Rows contained in a dataset:
----------------
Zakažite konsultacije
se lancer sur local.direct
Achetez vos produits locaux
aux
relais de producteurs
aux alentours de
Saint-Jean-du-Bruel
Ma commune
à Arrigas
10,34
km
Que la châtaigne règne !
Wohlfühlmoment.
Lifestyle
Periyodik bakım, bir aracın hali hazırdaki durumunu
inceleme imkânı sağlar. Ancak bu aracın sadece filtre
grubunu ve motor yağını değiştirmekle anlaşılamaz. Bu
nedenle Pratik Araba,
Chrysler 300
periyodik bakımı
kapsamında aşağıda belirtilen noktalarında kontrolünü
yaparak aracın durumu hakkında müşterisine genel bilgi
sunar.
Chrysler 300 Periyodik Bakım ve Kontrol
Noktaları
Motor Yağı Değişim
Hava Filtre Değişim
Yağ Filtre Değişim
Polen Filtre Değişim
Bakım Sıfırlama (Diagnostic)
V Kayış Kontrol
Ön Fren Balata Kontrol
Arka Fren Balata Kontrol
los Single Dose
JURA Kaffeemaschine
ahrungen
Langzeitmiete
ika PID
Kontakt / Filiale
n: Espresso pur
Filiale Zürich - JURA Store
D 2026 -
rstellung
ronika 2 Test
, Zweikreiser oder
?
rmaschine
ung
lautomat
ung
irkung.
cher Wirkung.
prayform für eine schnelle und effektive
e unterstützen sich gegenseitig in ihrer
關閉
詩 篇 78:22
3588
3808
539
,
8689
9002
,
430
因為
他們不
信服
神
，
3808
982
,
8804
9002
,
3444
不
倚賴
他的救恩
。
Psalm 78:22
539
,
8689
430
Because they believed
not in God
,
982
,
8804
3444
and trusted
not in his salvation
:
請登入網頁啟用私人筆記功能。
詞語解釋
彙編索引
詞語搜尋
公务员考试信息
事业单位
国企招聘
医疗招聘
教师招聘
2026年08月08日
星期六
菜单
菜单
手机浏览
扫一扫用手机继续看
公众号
----------------
▶ Exercise
Transcribe the lines from the start of the rows through the line that contains "grubunu ve motor", keeping every character as it appears.

▶ Final answer
Zakažite konsultacije
se lancer sur local.direct
Achetez vos produits locaux
aux
relais de producteurs
aux alentours de
Saint-Jean-du-Bruel
Ma commune
à Arrigas
10,34
km
Que la châtaigne règne !
Wohlfühlmoment.
Lifestyle
Periyodik bakım, bir aracın hali hazırdaki durumunu
inceleme imkânı sağlar. Ancak bu aracın sadece filtre
grubunu ve motor yağını değiştirmekle anlaşılamaz. Bu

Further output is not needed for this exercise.